= PAGE TEXT =

Duke's Quality Enhancement Plan (QEP)

For more information on the expectations of the Quality Enhancement Plan, required by SACSCOC as part of the decennial reaffirmation process, please refer to Standard 7.2 of the Principles of Accreditation.



Building Gateways: Disciplinary Discovery and Cross Disciplinary Insights

Our institutional vision – as demonstrated throughout our history as a research-intensive university and as articulated in our most recent strategic plan – is that scholarship and education should be mutually reinforcing. Our academic disciplines should shape the intellectual paths taken by our students, while our educational mission should improve the clarity of our scholarship. At Duke, there have been major strides in engaging students in scholarship through co-curricular activities like mentored research and short courses; indeed, such programs were the primary focus of our previous quality enhancement plan (QEP). Yet, Duke can do much more. In examining the breadth of the undergraduate experience, we recognized an opportunity for embedding disciplinary scholarship/thinking into students’ early classroom experiences, not simply something pursued independently of classes and only late in their Duke careers.

= EXERCISES TO COMPLETE =
1. Decide whether each statement below agrees with the page on Duke's Quality Enhancement Plan, answering yes or no and quoting the deciding words from that page. (a) The Quality Enhancement Plan is required by SACSCOC as part of the decennial reaffirmation process. (b) Duke's previous quality enhancement plan focused mainly on embedding disciplinary thinking into students' early classroom experiences. (c) Duke's institutional vision holds that scholarship and education should be mutually reinforcing.
2. Using the page on Duke's Quality Enhancement Plan, answer these questions:
(a) Which standard of the Principles of Accreditation does the page refer readers to?
(b) What is the title of the plan?
(c) Which two co-curricular activities does the page name?
3. Go on with the page on Duke's Quality Enhancement Plan from where it stops.

= PROVIDED MATERIAL =
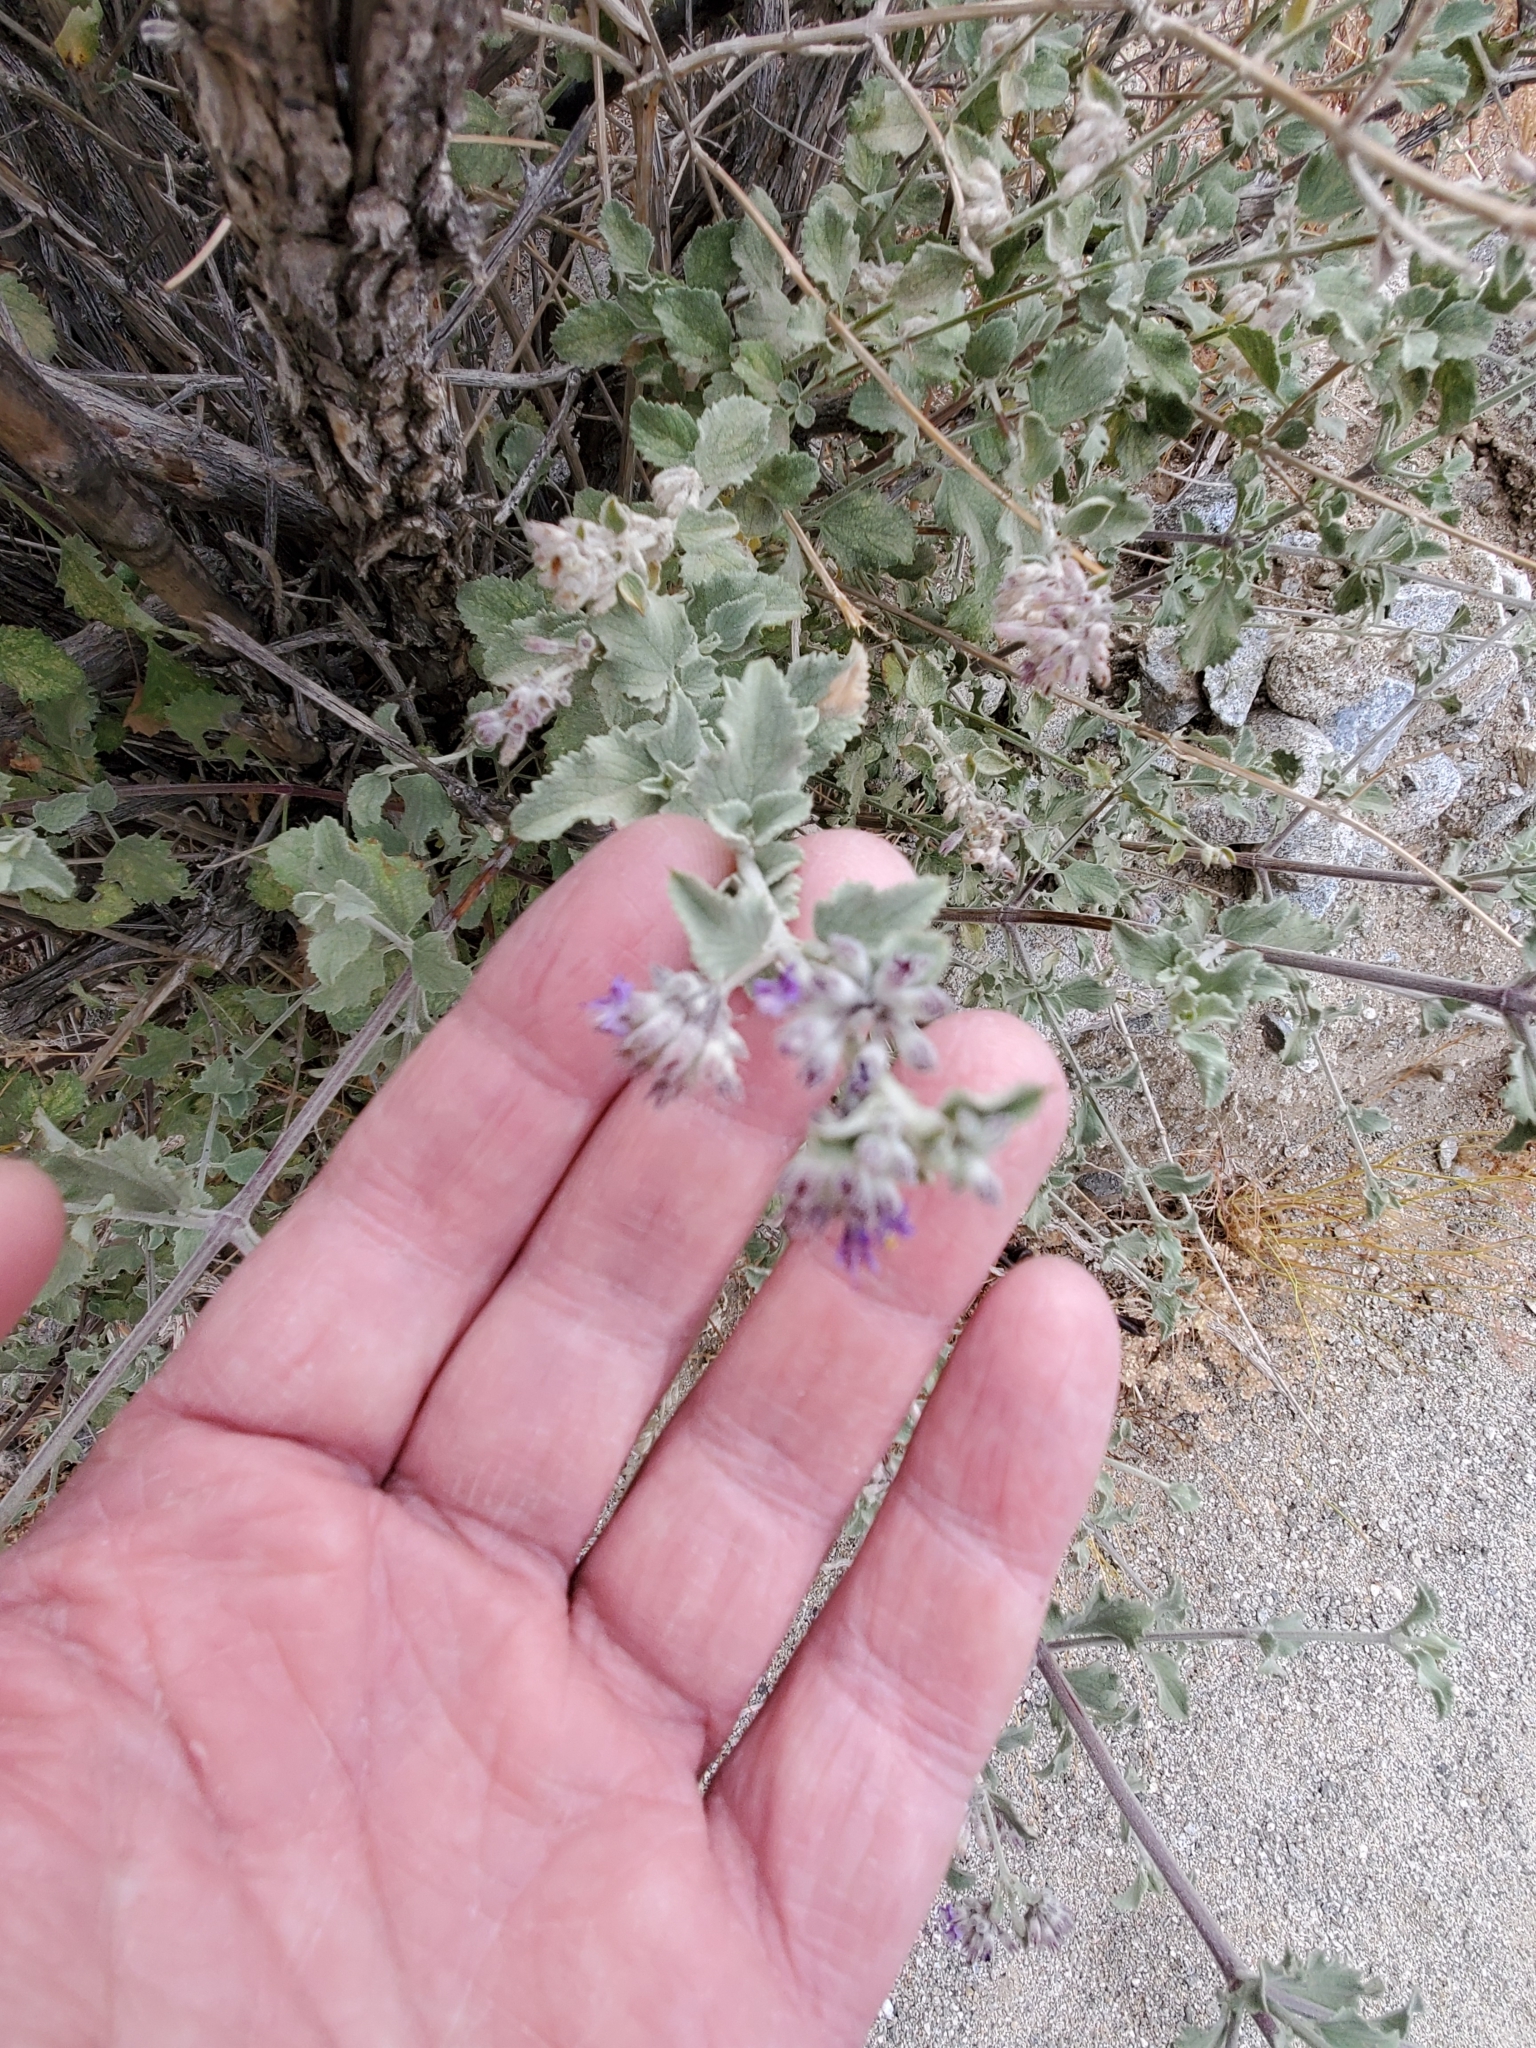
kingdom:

= TASK ANSWERS =
1.
(a) Yes: "required by SACSCOC as part of the decennial reaffirmation process"
(b) No: "engaging students in scholarship through co-curricular activities like mentored research and short courses; indeed, such programs were the primary focus of our previous quality enhancement plan (QEP)"
(c) Yes: "is that scholarship and education should be mutually reinforcing"

2.
(a) Standard 7.2
(b) Building Gateways: Disciplinary Discovery and Cross Disciplinary Insights
(c) Mentored research and short courses

3.
Duke's current QEP, Building Gateways, describes an institution-wide commitment toward improving the Duke undergraduate experience by investing in our gateway courses. We use “gateway” to describe courses that provide students with their first introduction to an academic discipline, traditionally by providing a survey of its intellectual theory, an introduction to its terminology and methods, and/or training in skills relevant to its practice. Often, a gateway course is one of the largest courses offered by a department, attracting not only students who will pursue further courses in that major but also students who will only take that one course within the discipline. Gateway courses thus present an extraordinarily high leverage opportunity for shaping educational outcomes for large and diverse sets of students relatively early in their Duke careers – while also providing fertile ground for faculty-driven experimentation in pedagogical methods. Simply put, an outstanding gateway course has spillover effects for an entire academic major. The importance of these courses for our educational goals has shaped much of Duke’s curricular discussions over the past several years, and serves as the impetus for the current QEP.

Through this QEP, we seek to develop an institutional culture around improving our gateway courses, assessing the effects of any changes upon student and program  outcomes, and disseminating successful practices throughout Duke. Specific Goals of Duke's current QEP are outlined below.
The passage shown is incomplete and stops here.